### CONSEGNA
Converti tutto il materiale in una lista JSON di stringhe, con una stringa per ciascuna riga e senza le righe vuote.

Una serie di record
☆ ☆ ☆ ☆ ☆ ☆ ☆

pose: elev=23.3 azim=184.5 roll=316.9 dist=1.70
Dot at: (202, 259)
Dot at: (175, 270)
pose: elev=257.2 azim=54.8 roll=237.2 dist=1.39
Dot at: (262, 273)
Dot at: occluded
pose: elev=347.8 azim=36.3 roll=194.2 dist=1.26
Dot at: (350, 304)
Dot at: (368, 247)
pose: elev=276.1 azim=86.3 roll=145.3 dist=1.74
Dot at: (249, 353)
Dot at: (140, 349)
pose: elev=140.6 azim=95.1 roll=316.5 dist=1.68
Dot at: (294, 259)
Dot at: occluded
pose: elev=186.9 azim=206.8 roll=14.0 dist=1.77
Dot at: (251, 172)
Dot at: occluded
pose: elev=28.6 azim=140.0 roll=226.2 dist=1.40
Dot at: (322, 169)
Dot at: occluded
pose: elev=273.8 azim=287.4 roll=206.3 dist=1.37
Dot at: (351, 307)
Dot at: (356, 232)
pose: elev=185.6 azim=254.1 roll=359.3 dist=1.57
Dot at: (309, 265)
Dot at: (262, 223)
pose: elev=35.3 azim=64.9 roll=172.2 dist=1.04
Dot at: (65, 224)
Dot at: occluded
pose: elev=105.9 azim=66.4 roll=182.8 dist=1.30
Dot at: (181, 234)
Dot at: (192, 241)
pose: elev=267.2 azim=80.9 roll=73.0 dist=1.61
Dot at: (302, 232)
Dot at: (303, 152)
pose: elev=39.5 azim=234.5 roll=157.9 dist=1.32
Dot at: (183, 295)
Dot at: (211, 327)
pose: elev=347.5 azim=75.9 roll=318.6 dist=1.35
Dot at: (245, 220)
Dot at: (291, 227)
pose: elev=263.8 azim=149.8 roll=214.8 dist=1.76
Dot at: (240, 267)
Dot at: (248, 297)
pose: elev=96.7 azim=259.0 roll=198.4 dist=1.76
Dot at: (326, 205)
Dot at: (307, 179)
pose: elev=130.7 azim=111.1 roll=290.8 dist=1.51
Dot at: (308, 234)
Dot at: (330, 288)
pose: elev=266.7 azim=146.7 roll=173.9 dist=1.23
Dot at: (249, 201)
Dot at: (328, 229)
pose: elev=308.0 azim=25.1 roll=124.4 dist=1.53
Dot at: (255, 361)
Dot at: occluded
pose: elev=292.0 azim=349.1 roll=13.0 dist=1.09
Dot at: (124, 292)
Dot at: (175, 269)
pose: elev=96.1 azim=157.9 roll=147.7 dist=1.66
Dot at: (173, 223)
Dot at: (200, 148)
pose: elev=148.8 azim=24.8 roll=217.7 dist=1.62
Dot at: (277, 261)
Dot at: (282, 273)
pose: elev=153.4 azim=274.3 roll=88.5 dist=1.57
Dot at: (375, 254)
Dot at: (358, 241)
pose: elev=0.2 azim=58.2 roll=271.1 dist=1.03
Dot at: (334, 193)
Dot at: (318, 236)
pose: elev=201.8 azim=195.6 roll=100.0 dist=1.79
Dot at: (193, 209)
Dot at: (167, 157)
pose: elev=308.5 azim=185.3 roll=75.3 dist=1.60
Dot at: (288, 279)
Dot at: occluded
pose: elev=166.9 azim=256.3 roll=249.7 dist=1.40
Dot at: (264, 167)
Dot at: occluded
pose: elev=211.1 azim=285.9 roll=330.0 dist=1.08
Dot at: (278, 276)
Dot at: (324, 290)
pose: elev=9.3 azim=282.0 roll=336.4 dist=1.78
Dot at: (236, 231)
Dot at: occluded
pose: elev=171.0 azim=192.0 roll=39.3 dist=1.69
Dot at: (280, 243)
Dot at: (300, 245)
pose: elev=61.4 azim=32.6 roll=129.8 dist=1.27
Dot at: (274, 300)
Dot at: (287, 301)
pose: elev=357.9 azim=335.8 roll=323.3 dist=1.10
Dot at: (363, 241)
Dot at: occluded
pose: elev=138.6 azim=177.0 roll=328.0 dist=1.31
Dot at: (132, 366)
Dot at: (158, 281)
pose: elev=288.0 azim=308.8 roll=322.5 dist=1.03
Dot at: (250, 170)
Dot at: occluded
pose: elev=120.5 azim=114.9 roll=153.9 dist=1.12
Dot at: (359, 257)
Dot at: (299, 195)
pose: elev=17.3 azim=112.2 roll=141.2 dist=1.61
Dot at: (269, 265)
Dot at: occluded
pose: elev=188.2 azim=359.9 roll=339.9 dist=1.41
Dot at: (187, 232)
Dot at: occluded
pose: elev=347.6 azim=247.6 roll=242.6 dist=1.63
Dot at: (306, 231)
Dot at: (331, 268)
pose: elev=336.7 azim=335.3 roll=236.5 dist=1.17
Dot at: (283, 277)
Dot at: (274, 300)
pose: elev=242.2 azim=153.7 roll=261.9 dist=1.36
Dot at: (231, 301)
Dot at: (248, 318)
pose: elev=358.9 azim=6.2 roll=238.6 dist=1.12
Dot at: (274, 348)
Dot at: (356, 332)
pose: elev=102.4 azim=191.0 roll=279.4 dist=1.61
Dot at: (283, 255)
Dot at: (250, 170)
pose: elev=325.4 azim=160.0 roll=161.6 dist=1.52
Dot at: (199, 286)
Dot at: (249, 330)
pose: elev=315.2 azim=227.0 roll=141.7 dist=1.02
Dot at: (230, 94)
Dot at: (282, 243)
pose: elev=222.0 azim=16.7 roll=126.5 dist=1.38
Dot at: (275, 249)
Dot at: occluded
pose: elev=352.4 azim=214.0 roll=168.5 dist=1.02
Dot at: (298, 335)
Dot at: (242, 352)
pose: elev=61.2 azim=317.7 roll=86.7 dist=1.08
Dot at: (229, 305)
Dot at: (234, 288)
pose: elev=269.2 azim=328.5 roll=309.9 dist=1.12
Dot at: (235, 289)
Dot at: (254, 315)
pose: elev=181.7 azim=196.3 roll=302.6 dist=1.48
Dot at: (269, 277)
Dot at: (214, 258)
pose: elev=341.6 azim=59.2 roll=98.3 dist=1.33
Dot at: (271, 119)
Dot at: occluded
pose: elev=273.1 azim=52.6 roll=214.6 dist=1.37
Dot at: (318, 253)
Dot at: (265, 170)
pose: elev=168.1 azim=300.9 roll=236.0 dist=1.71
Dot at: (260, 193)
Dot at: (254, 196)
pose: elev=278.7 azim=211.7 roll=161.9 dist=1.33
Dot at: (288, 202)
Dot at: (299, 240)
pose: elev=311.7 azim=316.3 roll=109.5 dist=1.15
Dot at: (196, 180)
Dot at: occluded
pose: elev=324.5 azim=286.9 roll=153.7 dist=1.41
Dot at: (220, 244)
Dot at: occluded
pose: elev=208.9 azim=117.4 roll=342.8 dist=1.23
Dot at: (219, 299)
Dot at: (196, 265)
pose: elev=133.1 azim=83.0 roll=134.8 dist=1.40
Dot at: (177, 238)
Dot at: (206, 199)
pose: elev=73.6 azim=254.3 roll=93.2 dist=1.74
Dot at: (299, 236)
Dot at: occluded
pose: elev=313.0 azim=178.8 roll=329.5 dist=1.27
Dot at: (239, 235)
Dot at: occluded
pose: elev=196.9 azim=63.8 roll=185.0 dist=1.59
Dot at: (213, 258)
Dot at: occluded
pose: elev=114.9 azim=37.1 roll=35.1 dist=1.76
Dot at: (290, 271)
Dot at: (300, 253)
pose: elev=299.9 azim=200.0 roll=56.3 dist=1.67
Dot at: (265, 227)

☆ ☆ ☆ ☆ ☆ ☆ ☆

### SOLUZIONE
[
  "pose: elev=23.3 azim=184.5 roll=316.9 dist=1.70",
  "Dot at: (202, 259)",
  "Dot at: (175, 270)",
  "pose: elev=257.2 azim=54.8 roll=237.2 dist=1.39",
  "Dot at: (262, 273)",
  "Dot at: occluded",
  "pose: elev=347.8 azim=36.3 roll=194.2 dist=1.26",
  "Dot at: (350, 304)",
  "Dot at: (368, 247)",
  "pose: elev=276.1 azim=86.3 roll=145.3 dist=1.74",
  "Dot at: (249, 353)",
  "Dot at: (140, 349)",
  "pose: elev=140.6 azim=95.1 roll=316.5 dist=1.68",
  "Dot at: (294, 259)",
  "Dot at: occluded",
  "pose: elev=186.9 azim=206.8 roll=14.0 dist=1.77",
  "Dot at: (251, 172)",
  "Dot at: occluded",
  "pose: elev=28.6 azim=140.0 roll=226.2 dist=1.40",
  "Dot at: (322, 169)",
  "Dot at: occluded",
  "pose: elev=273.8 azim=287.4 roll=206.3 dist=1.37",
  "Dot at: (351, 307)",
  "Dot at: (356, 232)",
  "pose: elev=185.6 azim=254.1 roll=359.3 dist=1.57",
  "Dot at: (309, 265)",
  "Dot at: (262, 223)",
  "pose: elev=35.3 azim=64.9 roll=172.2 dist=1.04",
  "Dot at: (65, 224)",
  "Dot at: occluded",
  "pose: elev=105.9 azim=66.4 roll=182.8 dist=1.30",
  "Dot at: (181, 234)",
  "Dot at: (192, 241)",
  "pose: elev=267.2 azim=80.9 roll=73.0 dist=1.61",
  "Dot at: (302, 232)",
  "Dot at: (303, 152)",
  "pose: elev=39.5 azim=234.5 roll=157.9 dist=1.32",
  "Dot at: (183, 295)",
  "Dot at: (211, 327)",
  "pose: elev=347.5 azim=75.9 roll=318.6 dist=1.35",
  "Dot at: (245, 220)",
  "Dot at: (291, 227)",
  "pose: elev=263.8 azim=149.8 roll=214.8 dist=1.76",
  "Dot at: (240, 267)",
  "Dot at: (248, 297)",
  "pose: elev=96.7 azim=259.0 roll=198.4 dist=1.76",
  "Dot at: (326, 205)",
  "Dot at: (307, 179)",
  "pose: elev=130.7 azim=111.1 roll=290.8 dist=1.51",
  "Dot at: (308, 234)",
  "Dot at: (330, 288)",
  "pose: elev=266.7 azim=146.7 roll=173.9 dist=1.23",
  "Dot at: (249, 201)",
  "Dot at: (328, 229)",
  "pose: elev=308.0 azim=25.1 roll=124.4 dist=1.53",
  "Dot at: (255, 361)",
  "Dot at: occluded",
  "pose: elev=292.0 azim=349.1 roll=13.0 dist=1.09",
  "Dot at: (124, 292)",
  "Dot at: (175, 269)",
  "pose: elev=96.1 azim=157.9 roll=147.7 dist=1.66",
  "Dot at: (173, 223)",
  "Dot at: (200, 148)",
  "pose: elev=148.8 azim=24.8 roll=217.7 dist=1.62",
  "Dot at: (277, 261)",
  "Dot at: (282, 273)",
  "pose: elev=153.4 azim=274.3 roll=88.5 dist=1.57",
  "Dot at: (375, 254)",
  "Dot at: (358, 241)",
  "pose: elev=0.2 azim=58.2 roll=271.1 dist=1.03",
  "Dot at: (334, 193)",
  "Dot at: (318, 236)",
  "pose: elev=201.8 azim=195.6 roll=100.0 dist=1.79",
  "Dot at: (193, 209)",
  "Dot at: (167, 157)",
  "pose: elev=308.5 azim=185.3 roll=75.3 dist=1.60",
  "Dot at: (288, 279)",
  "Dot at: occluded",
  "pose: elev=166.9 azim=256.3 roll=249.7 dist=1.40",
  "Dot at: (264, 167)",
  "Dot at: occluded",
  "pose: elev=211.1 azim=285.9 roll=330.0 dist=1.08",
  "Dot at: (278, 276)",
  "Dot at: (324, 290)",
  "pose: elev=9.3 azim=282.0 roll=336.4 dist=1.78",
  "Dot at: (236, 231)",
  "Dot at: occluded",
  "pose: elev=171.0 azim=192.0 roll=39.3 dist=1.69",
  "Dot at: (280, 243)",
  "Dot at: (300, 245)",
  "pose: elev=61.4 azim=32.6 roll=129.8 dist=1.27",
  "Dot at: (274, 300)",
  "Dot at: (287, 301)",
  "pose: elev=357.9 azim=335.8 roll=323.3 dist=1.10",
  "Dot at: (363, 241)",
  "Dot at: occluded",
  "pose: elev=138.6 azim=177.0 roll=328.0 dist=1.31",
  "Dot at: (132, 366)",
  "Dot at: (158, 281)",
  "pose: elev=288.0 azim=308.8 roll=322.5 dist=1.03",
  "Dot at: (250, 170)",
  "Dot at: occluded",
  "pose: elev=120.5 azim=114.9 roll=153.9 dist=1.12",
  "Dot at: (359, 257)",
  "Dot at: (299, 195)",
  "pose: elev=17.3 azim=112.2 roll=141.2 dist=1.61",
  "Dot at: (269, 265)",
  "Dot at: occluded",
  "pose: elev=188.2 azim=359.9 roll=339.9 dist=1.41",
  "Dot at: (187, 232)",
  "Dot at: occluded",
  "pose: elev=347.6 azim=247.6 roll=242.6 dist=1.63",
  "Dot at: (306, 231)",
  "Dot at: (331, 268)",
  "pose: elev=336.7 azim=335.3 roll=236.5 dist=1.17",
  "Dot at: (283, 277)",
  "Dot at: (274, 300)",
  "pose: elev=242.2 azim=153.7 roll=261.9 dist=1.36",
  "Dot at: (231, 301)",
  "Dot at: (248, 318)",
  "pose: elev=358.9 azim=6.2 roll=238.6 dist=1.12",
  "Dot at: (274, 348)",
  "Dot at: (356, 332)",
  "pose: elev=102.4 azim=191.0 roll=279.4 dist=1.61",
  "Dot at: (283, 255)",
  "Dot at: (250, 170)",
  "pose: elev=325.4 azim=160.0 roll=161.6 dist=1.52",
  "Dot at: (199, 286)",
  "Dot at: (249, 330)",
  "pose: elev=315.2 azim=227.0 roll=141.7 dist=1.02",
  "Dot at: (230, 94)",
  "Dot at: (282, 243)",
  "pose: elev=222.0 azim=16.7 roll=126.5 dist=1.38",
  "Dot at: (275, 249)",
  "Dot at: occluded",
  "pose: elev=352.4 azim=214.0 roll=168.5 dist=1.02",
  "Dot at: (298, 335)",
  "Dot at: (242, 352)",
  "pose: elev=61.2 azim=317.7 roll=86.7 dist=1.08",
  "Dot at: (229, 305)",
  "Dot at: (234, 288)",
  "pose: elev=269.2 azim=328.5 roll=309.9 dist=1.12",
  "Dot at: (235, 289)",
  "Dot at: (254, 315)",
  "pose: elev=181.7 azim=196.3 roll=302.6 dist=1.48",
  "Dot at: (269, 277)",
  "Dot at: (214, 258)",
  "pose: elev=341.6 azim=59.2 roll=98.3 dist=1.33",
  "Dot at: (271, 119)",
  "Dot at: occluded",
  "pose: elev=273.1 azim=52.6 roll=214.6 dist=1.37",
  "Dot at: (318, 253)",
  "Dot at: (265, 170)",
  "pose: elev=168.1 azim=300.9 roll=236.0 dist=1.71",
  "Dot at: (260, 193)",
  "Dot at: (254, 196)",
  "pose: elev=278.7 azim=211.7 roll=161.9 dist=1.33",
  "Dot at: (288, 202)",
  "Dot at: (299, 240)",
  "pose: elev=311.7 azim=316.3 roll=109.5 dist=1.15",
  "Dot at: (196, 180)",
  "Dot at: occluded",
  "pose: elev=324.5 azim=286.9 roll=153.7 dist=1.41",
  "Dot at: (220, 244)",
  "Dot at: occluded",
  "pose: elev=208.9 azim=117.4 roll=342.8 dist=1.23",
  "Dot at: (219, 299)",
  "Dot at: (196, 265)",
  "pose: elev=133.1 azim=83.0 roll=134.8 dist=1.40",
  "Dot at: (177, 238)",
  "Dot at: (206, 199)",
  "pose: elev=73.6 azim=254.3 roll=93.2 dist=1.74",
  "Dot at: (299, 236)",
  "Dot at: occluded",
  "pose: elev=313.0 azim=178.8 roll=329.5 dist=1.27",
  "Dot at: (239, 235)",
  "Dot at: occluded",
  "pose: elev=196.9 azim=63.8 roll=185.0 dist=1.59",
  "Dot at: (213, 258)",
  "Dot at: occluded",
  "pose: elev=114.9 azim=37.1 roll=35.1 dist=1.76",
  "Dot at: (290, 271)",
  "Dot at: (300, 253)",
  "pose: elev=299.9 azim=200.0 roll=56.3 dist=1.67",
  "Dot at: (265, 227)"
]